Instead of writing a ton of tables I find myself wasting time. It’s sad.
What I should be doing instead:
Write a ton of tables.
Pearce Shea recently posted Storing Information, Playing Information, Dungeons on his blog. The part that stuck with me as far as setting description and session prep is this:
=> Storing Information, Playing Information, Dungeons
Another interesting was this: “As a GM, I don’t want to run the kind of dungeon we discover together, because of things like stakes, and fairness and me not being amazingly good. As a player, I really, really, don’t want to explore a dungeon we discover together with the GM, for all those reasons and more.” I thought of my need to believe in the independent existence of imaginary worlds.
=> independent existence of imaginary worlds
On the whole, Pearce’s article is confusing and now that I went back to it, I had trouble finding the passages I thought I had read. At the same time, the article set something off. An urgency to write down the relevant facts about the game world, right now. An urgency to write tables for actual use. Think about the possible non-player characters, monsters, items, buildings, and so on. My problem is that I’m a visual person and I close my eyes and I see a vista of where the game is going and think to myself: “That’s cool!” But it’s not, not yet. It needs more.

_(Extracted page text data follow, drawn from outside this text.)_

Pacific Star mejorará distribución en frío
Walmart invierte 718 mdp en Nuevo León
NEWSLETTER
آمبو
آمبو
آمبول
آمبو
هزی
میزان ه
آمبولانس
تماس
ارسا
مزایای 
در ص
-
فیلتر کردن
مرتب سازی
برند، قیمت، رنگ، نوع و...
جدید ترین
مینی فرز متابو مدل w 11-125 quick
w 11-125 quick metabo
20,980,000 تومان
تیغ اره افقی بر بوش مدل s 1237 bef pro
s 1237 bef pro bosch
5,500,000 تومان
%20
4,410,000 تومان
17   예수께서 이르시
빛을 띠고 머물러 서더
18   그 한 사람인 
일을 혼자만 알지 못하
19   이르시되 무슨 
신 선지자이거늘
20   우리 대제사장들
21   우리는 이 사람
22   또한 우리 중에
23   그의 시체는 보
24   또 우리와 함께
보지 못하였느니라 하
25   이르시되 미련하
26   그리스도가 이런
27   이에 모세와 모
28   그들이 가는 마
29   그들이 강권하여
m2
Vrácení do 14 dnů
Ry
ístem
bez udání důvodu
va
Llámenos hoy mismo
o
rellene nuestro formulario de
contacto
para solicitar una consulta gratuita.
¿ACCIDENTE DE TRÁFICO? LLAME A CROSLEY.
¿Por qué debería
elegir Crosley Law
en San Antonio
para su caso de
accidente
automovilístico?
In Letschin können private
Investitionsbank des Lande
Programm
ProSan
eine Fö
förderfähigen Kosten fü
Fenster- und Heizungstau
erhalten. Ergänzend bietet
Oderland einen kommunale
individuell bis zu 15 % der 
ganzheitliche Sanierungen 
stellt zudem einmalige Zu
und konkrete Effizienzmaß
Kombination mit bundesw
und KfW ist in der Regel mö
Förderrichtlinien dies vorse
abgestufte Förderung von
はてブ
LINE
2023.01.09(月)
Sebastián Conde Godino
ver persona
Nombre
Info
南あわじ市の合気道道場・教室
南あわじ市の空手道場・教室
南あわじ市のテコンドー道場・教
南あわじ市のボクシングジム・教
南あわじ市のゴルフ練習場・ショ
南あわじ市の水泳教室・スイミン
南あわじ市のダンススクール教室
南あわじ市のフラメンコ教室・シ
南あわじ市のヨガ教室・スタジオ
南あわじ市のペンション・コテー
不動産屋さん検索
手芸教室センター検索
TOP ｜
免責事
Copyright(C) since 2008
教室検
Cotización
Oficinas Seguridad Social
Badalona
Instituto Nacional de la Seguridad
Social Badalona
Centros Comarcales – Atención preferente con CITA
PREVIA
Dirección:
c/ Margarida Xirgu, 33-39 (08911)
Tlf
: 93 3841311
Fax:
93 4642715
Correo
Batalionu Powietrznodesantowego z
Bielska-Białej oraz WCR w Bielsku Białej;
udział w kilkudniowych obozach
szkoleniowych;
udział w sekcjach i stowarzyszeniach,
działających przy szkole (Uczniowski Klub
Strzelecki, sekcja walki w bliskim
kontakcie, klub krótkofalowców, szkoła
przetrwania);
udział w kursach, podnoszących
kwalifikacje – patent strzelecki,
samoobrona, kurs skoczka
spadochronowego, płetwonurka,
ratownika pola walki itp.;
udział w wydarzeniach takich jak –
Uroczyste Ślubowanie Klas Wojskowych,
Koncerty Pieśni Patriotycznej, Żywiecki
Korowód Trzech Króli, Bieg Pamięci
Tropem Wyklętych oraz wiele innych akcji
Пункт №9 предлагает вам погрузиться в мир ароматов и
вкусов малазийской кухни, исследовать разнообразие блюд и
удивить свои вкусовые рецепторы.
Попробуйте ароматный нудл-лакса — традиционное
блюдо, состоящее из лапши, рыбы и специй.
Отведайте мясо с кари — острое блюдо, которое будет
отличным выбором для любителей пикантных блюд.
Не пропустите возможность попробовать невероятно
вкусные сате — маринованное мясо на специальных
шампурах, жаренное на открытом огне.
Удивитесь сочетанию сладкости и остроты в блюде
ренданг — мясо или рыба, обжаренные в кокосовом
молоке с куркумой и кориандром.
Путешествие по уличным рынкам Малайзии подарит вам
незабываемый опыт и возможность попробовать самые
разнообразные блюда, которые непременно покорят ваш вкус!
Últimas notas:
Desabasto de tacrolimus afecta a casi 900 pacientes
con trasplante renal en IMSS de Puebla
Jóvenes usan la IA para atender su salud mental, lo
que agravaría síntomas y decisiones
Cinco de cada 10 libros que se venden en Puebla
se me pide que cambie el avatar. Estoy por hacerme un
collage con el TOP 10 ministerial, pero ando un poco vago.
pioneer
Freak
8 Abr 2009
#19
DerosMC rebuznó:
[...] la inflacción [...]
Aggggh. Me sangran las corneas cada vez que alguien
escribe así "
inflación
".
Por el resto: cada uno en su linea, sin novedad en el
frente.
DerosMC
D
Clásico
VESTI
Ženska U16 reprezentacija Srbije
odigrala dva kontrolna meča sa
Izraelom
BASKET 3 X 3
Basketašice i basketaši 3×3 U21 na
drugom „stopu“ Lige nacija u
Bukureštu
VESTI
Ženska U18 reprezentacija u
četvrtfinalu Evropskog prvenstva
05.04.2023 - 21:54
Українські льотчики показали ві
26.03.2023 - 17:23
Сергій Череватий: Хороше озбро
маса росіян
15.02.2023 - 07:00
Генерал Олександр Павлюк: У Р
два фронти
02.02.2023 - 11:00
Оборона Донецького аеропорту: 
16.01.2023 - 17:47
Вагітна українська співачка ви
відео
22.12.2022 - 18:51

The techniques to be used against improvising the entire adventure or railroading the party through the vision I had earlier that day:
1. lists of monsters looking for a fight, random wandering monsters
2. lists of people with names and jobs and interests and friends and enemies
3. lists of things to see and do, these also provide topics to talk about
4. lists of valuables to find and trade
5. lists of spells for spell books
6. lists of treasures in the area
OK. This is going to be my goal for tonight.